I can definitely see how bond yields go lower in the US, but how low can they go and what are the repercussions for the rest of the world? I would suggest very bad for insurance industry, pensions, corp debt.

We need that to totally break the confidence in the USA after the strong USD also destroys as I mentioned in the prior posts.

This will force the private sector to AAA corporate and stocks to seek yield. Then those will bubble and peak and finally after that USD stampede bubble completes, everything will be burnt to the ground. So we can do the global monetary reset. There will be very little resistance by that time to it, because confidence will be in the abyss.
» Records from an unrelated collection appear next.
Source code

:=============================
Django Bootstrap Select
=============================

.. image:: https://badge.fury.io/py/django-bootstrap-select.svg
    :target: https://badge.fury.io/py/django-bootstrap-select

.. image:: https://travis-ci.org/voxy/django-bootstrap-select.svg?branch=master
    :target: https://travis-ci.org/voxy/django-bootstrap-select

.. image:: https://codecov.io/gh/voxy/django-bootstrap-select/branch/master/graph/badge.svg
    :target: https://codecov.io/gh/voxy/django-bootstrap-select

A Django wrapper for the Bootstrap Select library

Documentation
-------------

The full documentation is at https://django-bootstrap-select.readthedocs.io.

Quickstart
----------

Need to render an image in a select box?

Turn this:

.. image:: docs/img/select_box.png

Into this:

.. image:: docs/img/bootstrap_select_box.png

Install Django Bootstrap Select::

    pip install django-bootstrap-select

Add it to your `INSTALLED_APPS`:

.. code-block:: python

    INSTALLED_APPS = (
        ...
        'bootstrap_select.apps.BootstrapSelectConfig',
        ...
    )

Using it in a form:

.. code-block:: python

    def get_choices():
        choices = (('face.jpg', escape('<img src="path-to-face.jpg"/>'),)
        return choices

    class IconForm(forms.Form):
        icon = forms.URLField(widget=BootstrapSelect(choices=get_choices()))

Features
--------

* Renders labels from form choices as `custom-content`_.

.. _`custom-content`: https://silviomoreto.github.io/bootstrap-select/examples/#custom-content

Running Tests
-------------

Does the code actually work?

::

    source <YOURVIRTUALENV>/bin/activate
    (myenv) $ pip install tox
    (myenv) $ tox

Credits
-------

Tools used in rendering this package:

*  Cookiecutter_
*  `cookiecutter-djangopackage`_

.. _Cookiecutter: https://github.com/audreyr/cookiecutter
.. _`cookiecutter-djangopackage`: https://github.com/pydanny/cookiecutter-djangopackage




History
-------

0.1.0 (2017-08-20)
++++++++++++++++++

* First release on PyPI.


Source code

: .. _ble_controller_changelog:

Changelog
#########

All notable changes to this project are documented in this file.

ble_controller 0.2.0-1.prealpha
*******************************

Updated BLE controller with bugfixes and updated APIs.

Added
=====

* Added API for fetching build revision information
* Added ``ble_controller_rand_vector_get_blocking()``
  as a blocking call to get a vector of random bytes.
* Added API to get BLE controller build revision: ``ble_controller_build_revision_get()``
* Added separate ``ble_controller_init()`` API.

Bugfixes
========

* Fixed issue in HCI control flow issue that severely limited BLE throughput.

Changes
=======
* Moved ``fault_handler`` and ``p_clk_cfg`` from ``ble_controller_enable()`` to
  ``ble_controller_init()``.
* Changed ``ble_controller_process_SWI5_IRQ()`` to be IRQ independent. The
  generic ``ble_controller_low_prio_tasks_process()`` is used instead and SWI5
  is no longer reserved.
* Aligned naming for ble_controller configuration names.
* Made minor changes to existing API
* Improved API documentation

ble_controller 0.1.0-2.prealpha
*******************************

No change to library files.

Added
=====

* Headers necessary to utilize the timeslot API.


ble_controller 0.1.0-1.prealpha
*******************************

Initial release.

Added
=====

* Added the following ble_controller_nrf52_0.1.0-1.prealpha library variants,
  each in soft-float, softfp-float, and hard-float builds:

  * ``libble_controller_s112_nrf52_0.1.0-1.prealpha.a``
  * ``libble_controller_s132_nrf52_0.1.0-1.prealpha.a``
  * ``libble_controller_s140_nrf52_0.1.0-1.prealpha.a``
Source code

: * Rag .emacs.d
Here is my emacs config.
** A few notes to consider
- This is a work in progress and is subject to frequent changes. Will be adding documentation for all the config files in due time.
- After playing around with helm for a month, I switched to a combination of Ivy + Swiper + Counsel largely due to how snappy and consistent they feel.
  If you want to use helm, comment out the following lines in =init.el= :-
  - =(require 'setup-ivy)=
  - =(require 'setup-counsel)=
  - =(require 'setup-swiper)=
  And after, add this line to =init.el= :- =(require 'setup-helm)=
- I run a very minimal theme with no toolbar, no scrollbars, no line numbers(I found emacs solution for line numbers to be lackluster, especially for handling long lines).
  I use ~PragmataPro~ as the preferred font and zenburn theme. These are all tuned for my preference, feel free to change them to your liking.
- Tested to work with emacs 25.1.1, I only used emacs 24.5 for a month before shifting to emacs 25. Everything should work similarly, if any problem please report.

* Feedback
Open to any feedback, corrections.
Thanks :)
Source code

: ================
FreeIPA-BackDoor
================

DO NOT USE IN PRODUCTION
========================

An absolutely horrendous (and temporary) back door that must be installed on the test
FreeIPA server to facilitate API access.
TPTB are doing creative destruction now.

You're operating under the assumption that the US can militarily hold every other nation on earth hostage and prevent them from divesting from the dollar in the middle of the biggest economic crisis ever?  The US can't go to war with every nation at once.  Russia and China are nuclear powers, they don't have to listen.  Other nations will go rogue as well.  It's not possible to maintain USD monopoly through this.

Divesting from the dollar would really upset the apple cart. Not that it isn't coming in time anyway (an orderly move to SDR is likely), but seeing how intertwined the world is financially, a big, disorderly, pronounced move away from the USD would provoke massive reactions. Most developing nations have high corporate dollar denominated debt loads so who knows the ramifications there. Trade deals would be blown apart, tariffs introduced.

The rest of the world is short the dollar and the strong dollar will burn the rest of the world economy to the ground in a dollar liquidity vortex that sucks everything into the dollar, because the more the short bankrupts the rest of the world, the more capital will stampede out of the rest of the world and into the dollar.

The divestment from the dollar will come in a monetary reset agreed to by all the nations. A "Bretton Woods" accord of the G20 perhaps. It will be done with the stroke of a pen.